Abstract: Privacy and surveillance scholars routinely argue that advertisers and employers manipulate us. Using information they collect about our preferences, interests, incomes, and so on, they induce us to buy their products, vote for their candidates, and work when and for however long it suits them. Yet what that means, exactly—what it means to manipulate someone—and how we might systematically identify cases of online manipulation has yet to be carefully explored. In this project, we develop a definition of manipulation, explore the ways information technology can be used to facilitate manipulative practices, and describe the harms that flow from engaging in such practices. While our discussion is philosophical, our aim is not merely conceptual: by clarifying the nature of manipulative online practices, we hope to guide technical and policy efforts to combat them.

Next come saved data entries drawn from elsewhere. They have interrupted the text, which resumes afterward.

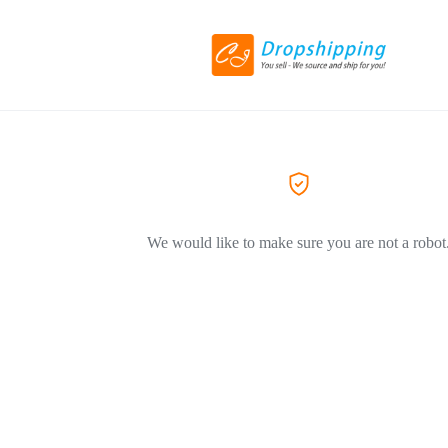
We would like to make sure you are not a robot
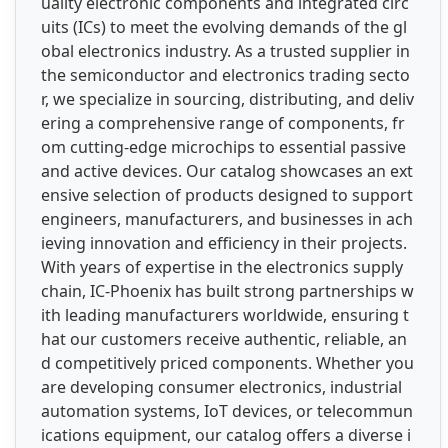
uality electronic components and integrated circ
uits (ICs) to meet the evolving demands of the gl
obal electronics industry. As a trusted supplier in
the semiconductor and electronics trading secto
r, we specialize in sourcing, distributing, and deliv
ering a comprehensive range of components, fr
om cutting-edge microchips to essential passive
and active devices. Our catalog showcases an ext
ensive selection of products designed to support
engineers, manufacturers, and businesses in ach
ieving innovation and efficiency in their projects.
With years of expertise in the electronics supply
chain, IC-Phoenix has built strong partnerships w
ith leading manufacturers worldwide, ensuring t
hat our customers receive authentic, reliable, an
d competitively priced components. Whether you
are developing consumer electronics, industrial
automation systems, IoT devices, or telecommun
ications equipment, our catalog offers a diverse i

Human Language Technologies for Understanding Online Privacy

November 27, 2018
Speaker: Shomir Wilson, College of Information Sciences and Technology
Location: E202 Westgate Bldg.



Abstract: Research has shown that internet users care about their privacy, but they do not have the time or legal expertise to understand the privacy policies of all the websites they visit or all the mobile apps they use. Fixing this gap in online notice and choice is the goal of the Usable Privacy Policy Project, an NSF-funded project to extract salient details from privacy policies and present them to internet users in ways that respond to their needs. I will present results from our work that show crowdworkers can answer questions about privacy policies with high accuracy and automated methods can identify important details in policy texts, such as statements about data collection and users' privacy options. I will then present some brief vignettes from my research on user privacy in online social networks, as well as some spinoff work on identifying section titles and prose text in documents from the web.


From Bioinformatics to Translational and Health Informatics: Whitening the Black Box

December 4, 2018
Speaker: Yasser El-Manzalawy, College of Information Sciences and Technology
Location: E202 Westgate Bldg.



Abstract: Machine learning has been extensively used in developing predictive models for a variety of bioinformatics tools. In many of these applications, to achieve the highest possible predictive performance, black box models (e.g., SVMs and Neural Networks) had been preferred over white box models (e.g., Decision Trees and Rule-based models). First, I argue that sacrificing interpretability for the sake of performance is a reasonable decision for many bioinformatics applications. However, I will demonstrate that uncareful utilization of black box models can lead to misinterpretations of the results. Second, I argue that interpretability of predictive models is essential for adopting these models in translational and healthcare settings. Unfortunately, using white box models is very challenging due to the high dimensionality, sparsity, and heterogeneity of the data. Alternatively, one can use a black box model augmented with interpretable predictions. Using a simple notion of interpretable predictions, I will present examples from my recent research on developing interpretable models for biomarker discovery from multi-omics and metagenomics data. I will conclude the talk with some discussions on the promise and challenges of adapting these approaches for integrative and predictive analyses of multi-omics, environmental, imagining, and phenotype data extracted from EHR systems.